A renovação do contrato da UFSC com a Ebserh está prevista para 2026. Uma das principais pautas defendidas pelos funcionários do HU contratados pela UFSC – que representam cerca de 40% do atual quadro de trabalhadores do hospital – durante a greve dos Técnicos-Administrativos em Educação (TAEs) foi a não renovação do contrato com a empresa. Na reunião com os TAEs em 1º de junho, o reitor Irineu Manoel de Souza se manifestou favorável às reivindicações dos servidores. “Estamos no trabalho de resgatar o HU”.

Paulo Machado, professor de História na UFSC e relator de um parecer no CUn contrário à Ebserh, afirma que a empresa compromete a realização de ensino, pesquisa e extensão no HU. “A Ebserh tem uma administração central em Brasília que torna tudo distante. O objetivo original dos HU’s de serem hospitais-escolas é prejudicado. As universidades perderam a autonomia para decidir sobre a administração das verbas em seus hospitais. Agora, ficamos reféns de uma direção central, distante e massificada”, explicou.

De acordo com Bruna Veiga, as verbas públicas são geridas pela empresa a partir da perspectiva neoliberal. “A Ebserh preza por números. Pela quantidade de atendimentos e não pela qualidade. Isso é prejudicial à proposta de hospital-escola e coloca em xeque a excelência dos serviços oferecidos”, disse.

Matrede Oliveira, que é enfermeira no HU há 26 anos, afirmou que após a entrada da Ebserh no hospital, casos de assédio e abuso de autoridade são frequentes. Segundo a enfermeira, anteriormente à adesão, os cargos de chefia eram escolhidos de maneira democrática. “Na administração da Ebserh as escolhas são feitas por ‘QI’, ou seja, quem indica”.

Estudantes da UFSC que estagiam no HU dizem que não se sentem acolhidos no local. “Deveríamos entrar no hospital que é nossa casa. Mas muitos funcionários da Ebserh que supervisionam os estágios nos tratam como um peso. Eles esqueceram que estão em um hospital-escola”, relatou um estudante da 9ª fase de Medicina que preferiu não ser identificado.


“Antes podíamos protestar do outro lado da rua, indo até a reitoria. Agora vamos reclamar para quem? Tudo ficou distante”, completou.

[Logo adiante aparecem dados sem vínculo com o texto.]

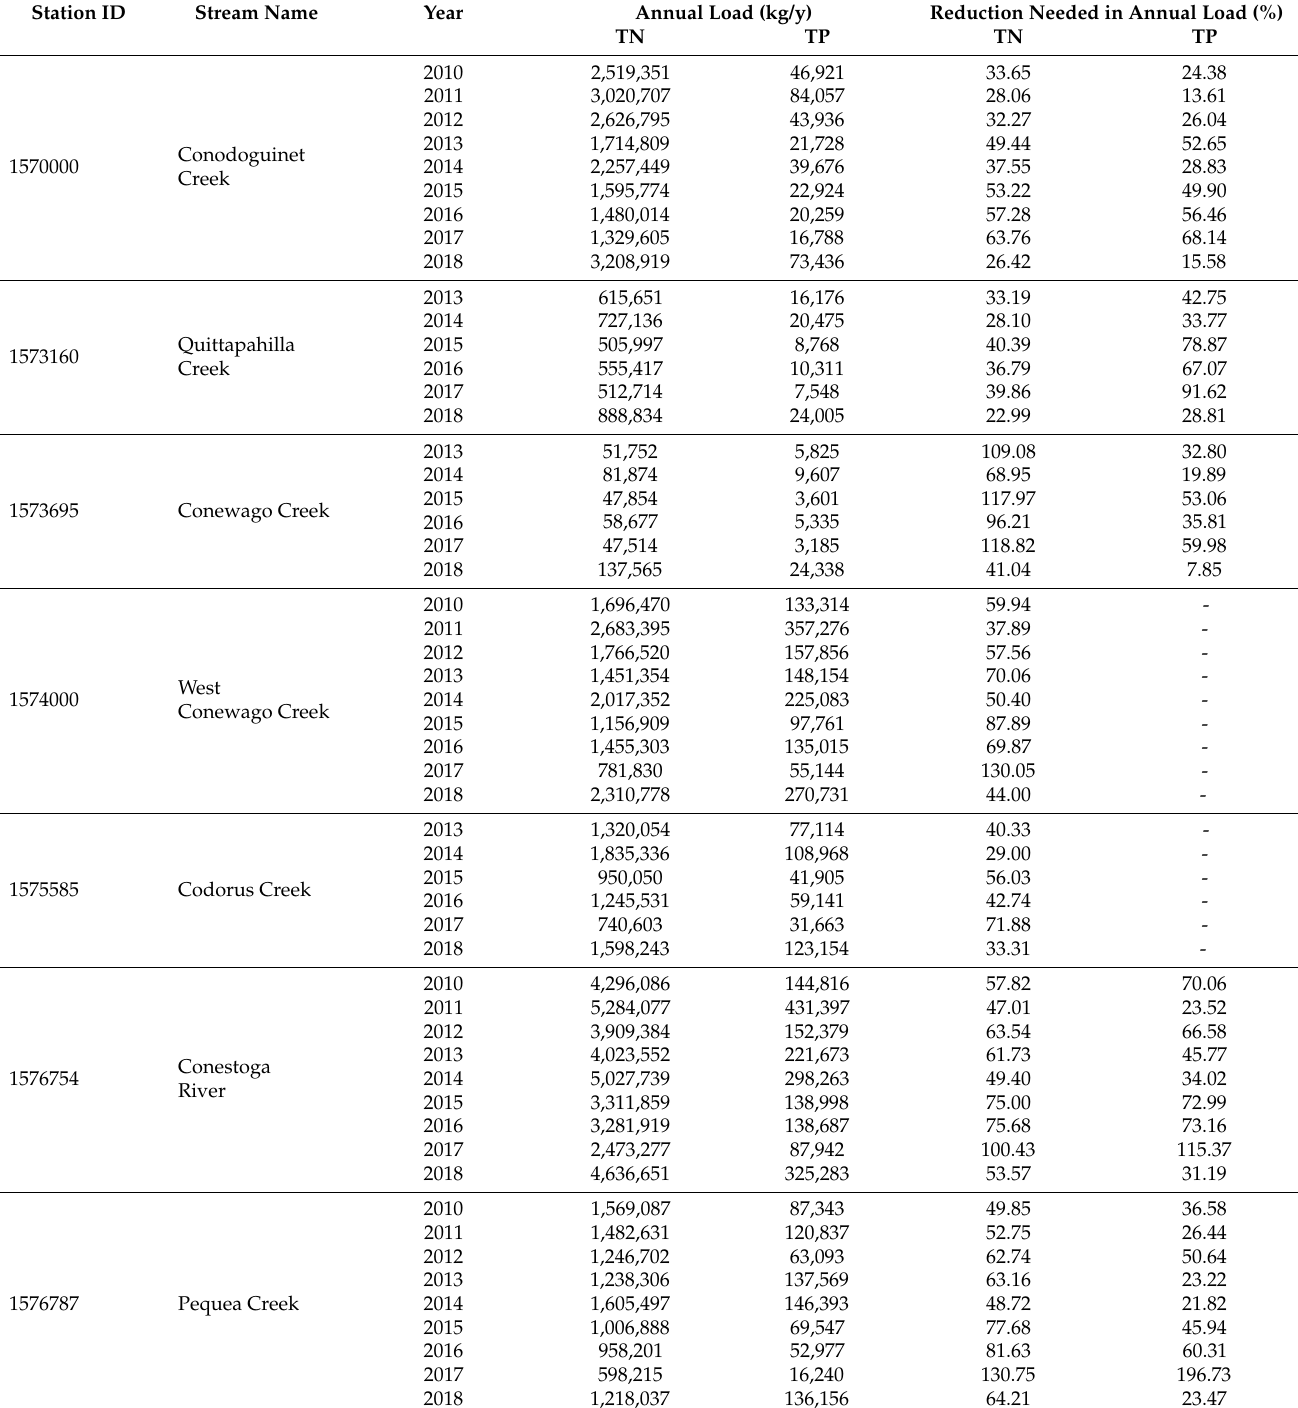
Table 2. Annual loads for total nitrogen (TN) and total phosphorus (TP) for each selected study site, along with the calculated percent reduction of TN and TP needed to meet the annual load-reduction goals provided in Table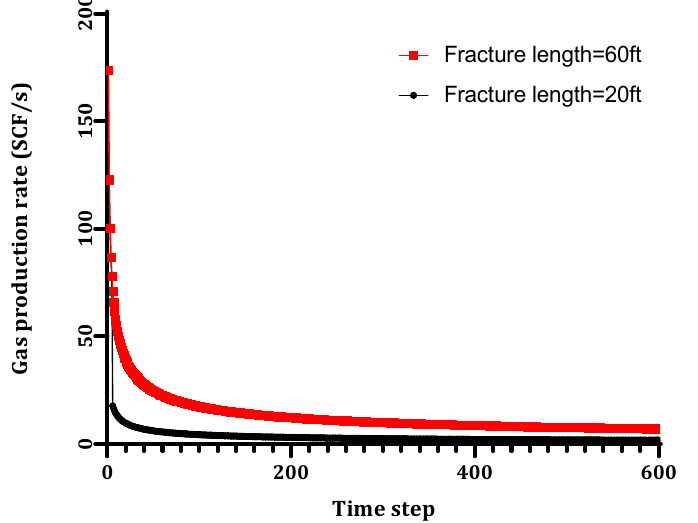
Figure 11. Comparison between production profiles for different fracture lengths. Since the amount of adsorbed gas depends on the gas density, a simulation run is performed under different gas densities of 5 and 25 lb/cf, respectively. The analysis in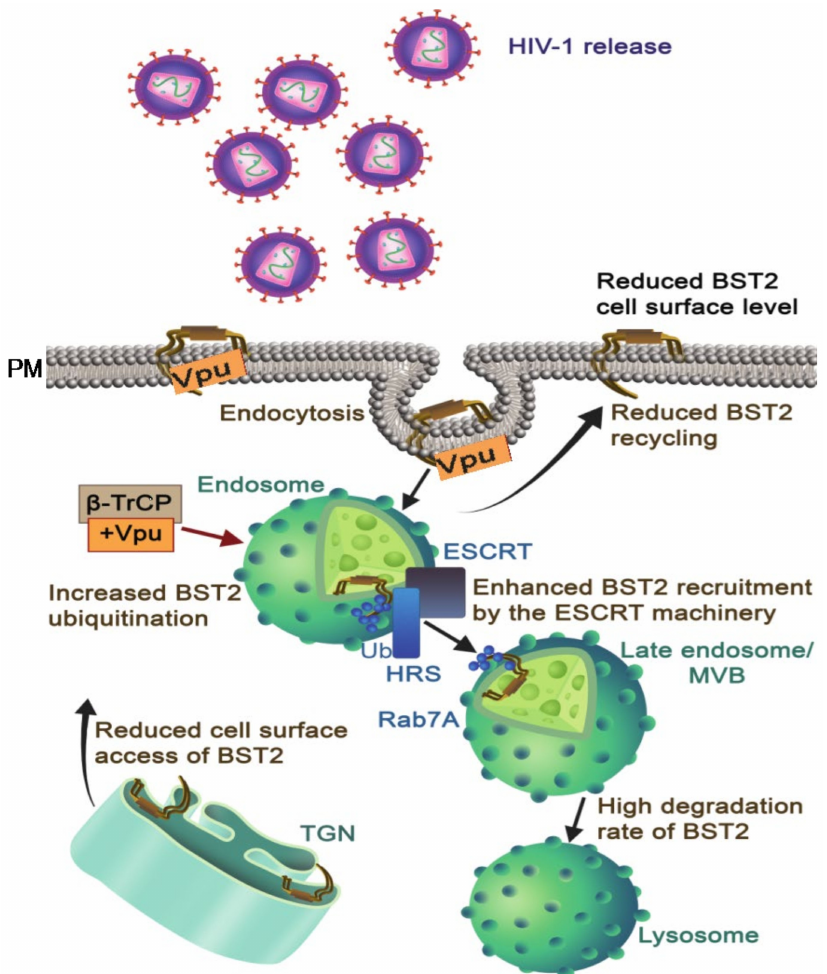
Figure 3. BST-2 surface downregulation and degradation by Vpu: In the absence of Vpu, BST-2 restricts newly synthesized viruses at the cell membrane, but Vpu downregulates BST-2 from the cell surface and promotes the release of virus particles from HIV-1-infected cells and enhances ubiquitination and lysosomal degradation of BST-2 by recruiting β -TrCP and exploiting the ESCRT pathway (ESCRT, HRS, and Rab7A). Besides, Vpu restricts BST-2 trafficking to the cell membrane from TGN and endosomes to reduce BST-2 level on the cell surface (indicates by arrows).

“Os nossos estágios são muito importantes. Entendemos que o HU é um hospital de excelência, mas, desde a entrada da Ebserh, ocorreu uma mudança no caráter de hospital-escola. Os estagiários lidam com muito assédio moral, com muita resistência de alguns profissionais. Acontecem rotineiramente maus tratos contra os universitários”, afirma uma estudante da 10ª fase do curso de Farmácia.

O HU-UFSC realiza cerca de 16 mil consultas mensais e uma média de mil internações por mês. Pacientes de todo o estado de Santa Catarina são encaminhados  ao HU, por meio do SUS. No primeiro semestre de 2024, 589 alunos da UFSC fizeram estágio obrigatório no local.

A administração do HU foi questionada sobre os problemas apontados, mas o Fatual não obteve resposta até a publicação desta reportagem.